Nike is a brand. Coca Cola is a brand. ProQuest is a brand. eLibrary is a brand. Linworth and LMC are brands.
What is the brand of the teacher-librarian? What are your specialties, your areas of expertise? What do you bring to the table in 2008?
I am not sure we clearly articulate our brand to our colleagues, our administrators, ourselves. And I am not sure I have all the answers.
But, here's what I am thinking:
Our schools are now far more crowded with faculty and support professionals.
The reading coach also does books. The technology coach also does integration. In our state, high school technology coaches are now funded (in part) by the Classrooms for the Future grant. I hear scary stories from other schools, about cuts relating to perceived overlapping interests and duties.
The training for our technology coaches is impressively extensive and continual.
And I worry that librarians who choose not to seriously (and voluntarily) train or retool themselves in the same way, are doomed to obsolescence in relation to technology integration. Technology integration is directly connected to integration of information and communication skills to our new standards.
So, what is your brand and how do you present it?
My brand, the library brand, is connected to my philosophy--a library philosophy. (In Yiddish, my mother would have called this a library
kop, or head.)
The new standards describe our brand as dispositions and as common beliefs.
At its most essential element, here's what the teacher-librarian brand means to me--I help learners learn; I help teachers teach. But that is vague. Other coaches, other teachers and administrators, do that too.
Among other things:
The library brand is about information ethics and intellectual property. It is about respect for artists and creators. It is about understanding the copyright/copyleft and it is about interpreting evolving concept of fair use. If this is our brand, are we all following the work of American University and Temple as they create a new code of practice?
Among other things:
The library brand is connected to intellectual freedom, and to translating that critical value to the online world. Ours may be the only voice that helps ensure fullest possible physical and intellectual access to online tools and resources, to advocate for equity, to promote open source alternatives, to prepare full pathfinders for information needs.
Students must learn to evaluate information in all media formats. We must guide them in an increasingly complex world, to make information decisions, to evaluate
all their information choices, including books, blogs, wikis, streamed media, whatever comes next.
Collection looks different these days. I must collect RSS feeds and teach students to push information to their own information portals. I must collect wikibooks, and ebooks, and audiobooks, and streamed media, as well as galleries of student work--knowledge products that are shared for the entire learning community. And I must lend flashdrives and digital cameras and laptops.

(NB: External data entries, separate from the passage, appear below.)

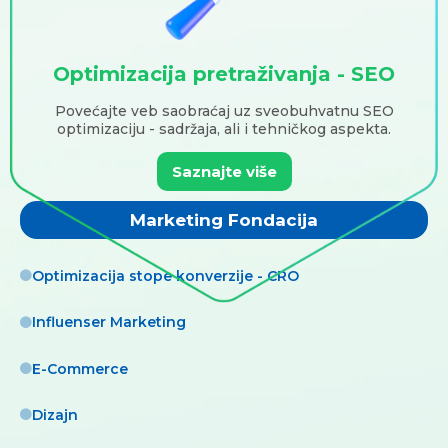
Optimizacija pretraživanja - SEO
Povećajte veb saobraćaj uz sveobuhvatnu SEO
optimizaciju - sadržaja, ali i tehničkog aspekta.
Saznajte više
Marketing Fondacija
Optimizacija stope konverzije - CRO
Influenser Marketing
E-Commerce
Dizajn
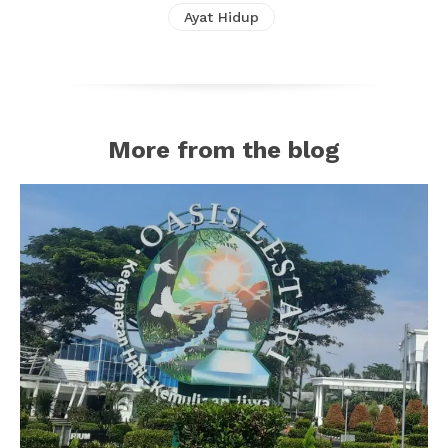
Ayat Hidup
More from the blog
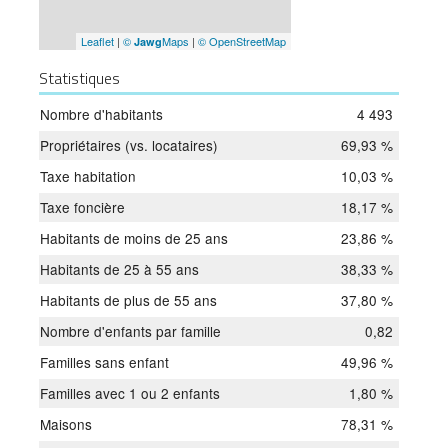
Leaflet
|
©
Maps
|
© OpenStreetMap
Jawg
Statistiques
Nombre d'habitants
4 493
Propriétaires (vs. locataires)
69,93 %
Taxe habitation
10,03 %
Taxe foncière
18,17 %
Habitants de moins de 25 ans
23,86 %
Habitants de 25 à 55 ans
38,33 %
Habitants de plus de 55 ans
37,80 %
Nombre d'enfants par famille
0,82
Familles sans enfant
49,96 %
Familles avec 1 ou 2 enfants
1,80 %
Maisons
78,31 %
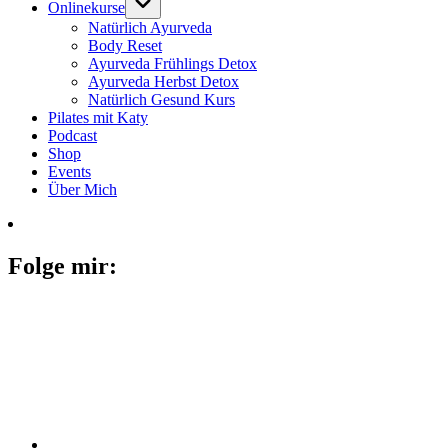
Onlinekurse
Natürlich Ayurveda
Body Reset
Ayurveda Frühlings Detox
Ayurveda Herbst Detox
Natürlich Gesund Kurs
Pilates mit Katy
Podcast
Shop
Events
Über Mich
Folge mir:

Communication is the end-product of research. I know I need to teach learners how to communicate creatively and engagingly for new audiences. We have a whole new realms of 2.0 possibilities as well as new ways to make a difference, to participate as digital citizens.
Information/media fluency is my mission, and my curriculum, and my brand. The new, very fat standards are my brand.
Are we all representing the library brand well?
I don’t think so.
At a recent conference I attended, I asked the audience (95% school librarians) if they understood
Creative Commons licenses. Shockingly few had even heard of it. They no longer own this part of the brand.
Last week, during my mandatory hands-on sessions on integrating 2.0 tools with value to the library program, several participants at the out-of-state conference balked.
We don’t have to know this stuff.
They are absolutely misrepresenting the brand of an information professional in 2008. It’s not just about the technology reluctance. It’s about their reluctance to learn.
Retooling and continual learning represent our brand. Your presence here is part of an effective business plan to market our brand.
While we’re here we represent a brand. Go out there and represent. Wear as many of these SIG stickers as you can!